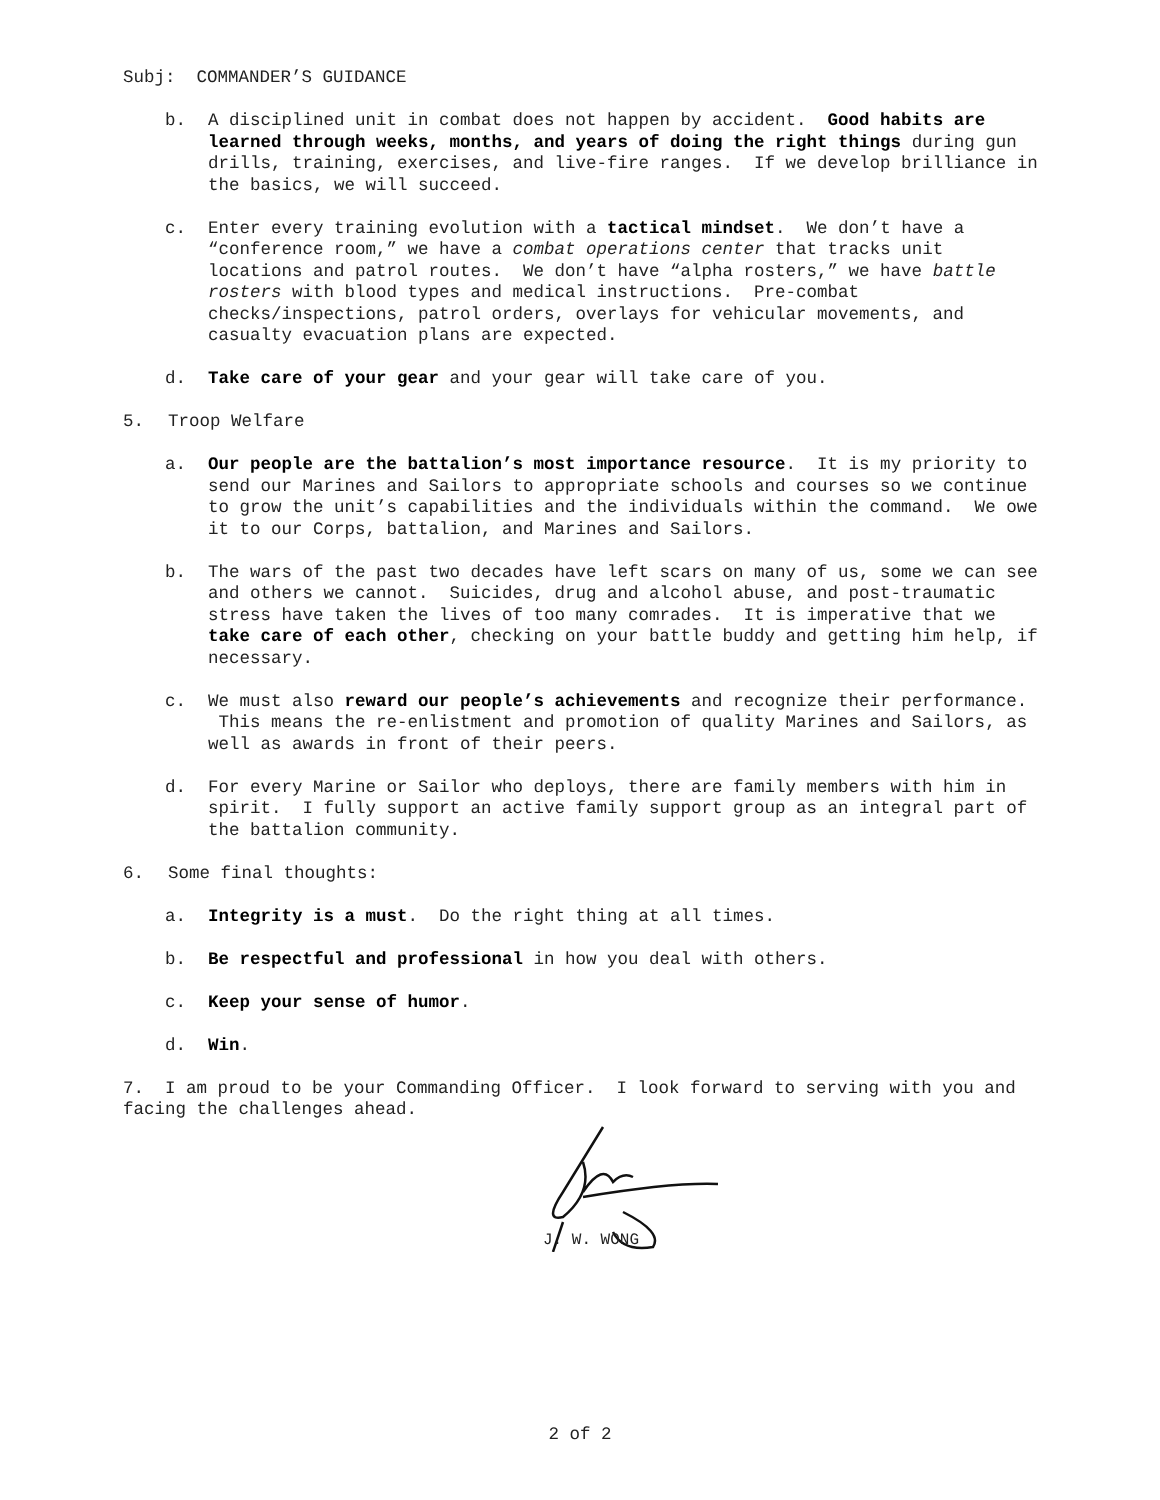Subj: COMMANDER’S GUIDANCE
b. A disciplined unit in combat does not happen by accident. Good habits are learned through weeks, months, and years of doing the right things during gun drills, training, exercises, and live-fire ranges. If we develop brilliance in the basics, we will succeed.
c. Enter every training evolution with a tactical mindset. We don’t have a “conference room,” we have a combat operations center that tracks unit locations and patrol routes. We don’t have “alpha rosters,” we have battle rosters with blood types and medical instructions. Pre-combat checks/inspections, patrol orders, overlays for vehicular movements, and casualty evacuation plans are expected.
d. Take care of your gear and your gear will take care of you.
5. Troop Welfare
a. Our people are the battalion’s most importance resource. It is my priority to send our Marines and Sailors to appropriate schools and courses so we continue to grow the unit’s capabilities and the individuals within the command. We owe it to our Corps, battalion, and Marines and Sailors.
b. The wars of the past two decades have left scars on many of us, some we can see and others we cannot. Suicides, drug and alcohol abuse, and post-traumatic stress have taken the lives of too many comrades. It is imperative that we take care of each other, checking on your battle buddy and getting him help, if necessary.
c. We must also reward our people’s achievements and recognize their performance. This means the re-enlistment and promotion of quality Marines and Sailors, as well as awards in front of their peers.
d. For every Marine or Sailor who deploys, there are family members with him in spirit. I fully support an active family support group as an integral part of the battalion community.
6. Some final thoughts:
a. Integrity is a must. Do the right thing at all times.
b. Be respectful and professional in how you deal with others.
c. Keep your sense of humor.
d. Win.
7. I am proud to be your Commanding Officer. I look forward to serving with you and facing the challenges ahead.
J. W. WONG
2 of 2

◇ ◇ ◇ ◇ ◇

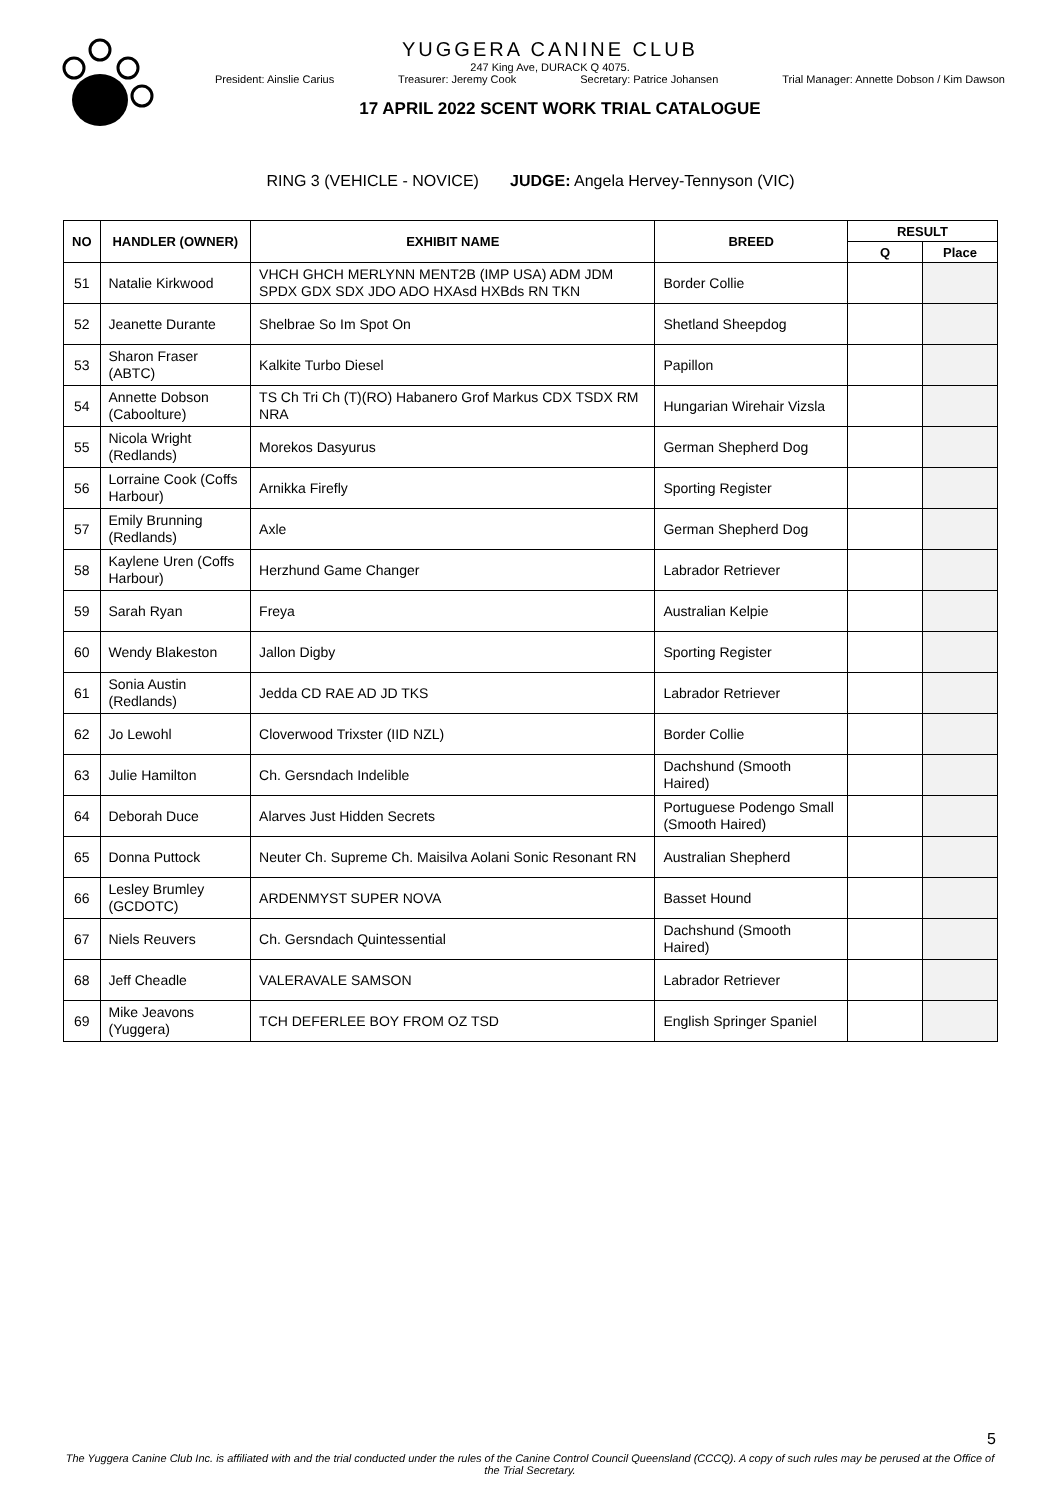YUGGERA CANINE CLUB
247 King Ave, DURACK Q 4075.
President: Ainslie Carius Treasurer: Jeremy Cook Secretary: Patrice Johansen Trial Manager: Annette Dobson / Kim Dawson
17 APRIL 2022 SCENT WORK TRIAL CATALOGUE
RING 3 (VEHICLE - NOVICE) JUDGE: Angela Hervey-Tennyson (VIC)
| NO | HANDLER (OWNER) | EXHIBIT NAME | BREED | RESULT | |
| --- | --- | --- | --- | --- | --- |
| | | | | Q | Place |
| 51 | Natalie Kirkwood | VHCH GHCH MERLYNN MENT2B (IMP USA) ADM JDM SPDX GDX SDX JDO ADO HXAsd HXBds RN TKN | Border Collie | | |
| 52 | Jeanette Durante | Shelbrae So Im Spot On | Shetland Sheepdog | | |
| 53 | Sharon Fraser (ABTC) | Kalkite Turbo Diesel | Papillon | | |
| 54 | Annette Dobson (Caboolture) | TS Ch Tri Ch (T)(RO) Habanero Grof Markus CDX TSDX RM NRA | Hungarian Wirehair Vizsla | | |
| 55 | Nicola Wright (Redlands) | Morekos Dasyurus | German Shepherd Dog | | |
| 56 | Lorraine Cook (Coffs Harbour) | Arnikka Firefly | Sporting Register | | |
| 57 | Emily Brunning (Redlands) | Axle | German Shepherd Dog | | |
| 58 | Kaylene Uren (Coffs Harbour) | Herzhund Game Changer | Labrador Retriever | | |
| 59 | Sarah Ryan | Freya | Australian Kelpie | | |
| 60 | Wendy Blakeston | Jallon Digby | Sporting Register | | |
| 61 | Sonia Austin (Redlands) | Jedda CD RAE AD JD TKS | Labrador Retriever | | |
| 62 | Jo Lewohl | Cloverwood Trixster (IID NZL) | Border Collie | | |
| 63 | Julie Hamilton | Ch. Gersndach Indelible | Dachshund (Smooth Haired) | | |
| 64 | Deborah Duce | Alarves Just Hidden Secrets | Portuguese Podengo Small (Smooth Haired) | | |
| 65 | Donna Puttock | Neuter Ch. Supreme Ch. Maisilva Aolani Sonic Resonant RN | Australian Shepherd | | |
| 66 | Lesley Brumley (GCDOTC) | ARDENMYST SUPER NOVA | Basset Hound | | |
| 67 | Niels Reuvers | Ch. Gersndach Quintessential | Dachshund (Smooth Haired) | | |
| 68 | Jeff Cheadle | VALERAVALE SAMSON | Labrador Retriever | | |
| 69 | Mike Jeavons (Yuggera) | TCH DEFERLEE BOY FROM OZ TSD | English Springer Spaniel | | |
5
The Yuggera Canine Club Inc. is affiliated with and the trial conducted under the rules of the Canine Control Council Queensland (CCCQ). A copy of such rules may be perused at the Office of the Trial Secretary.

◇ ◇ ◇ ◇ ◇

* [WHAT NEEDS TO BE DONE]: From the data above, copy every line where "Register" appears.

* [ANSWER TO THIS PROBLEM]:
| 56 | Lorraine Cook (Coffs Harbour) | Arnikka Firefly | Sporting Register | | |
| 60 | Wendy Blakeston | Jallon Digby | Sporting Register | | |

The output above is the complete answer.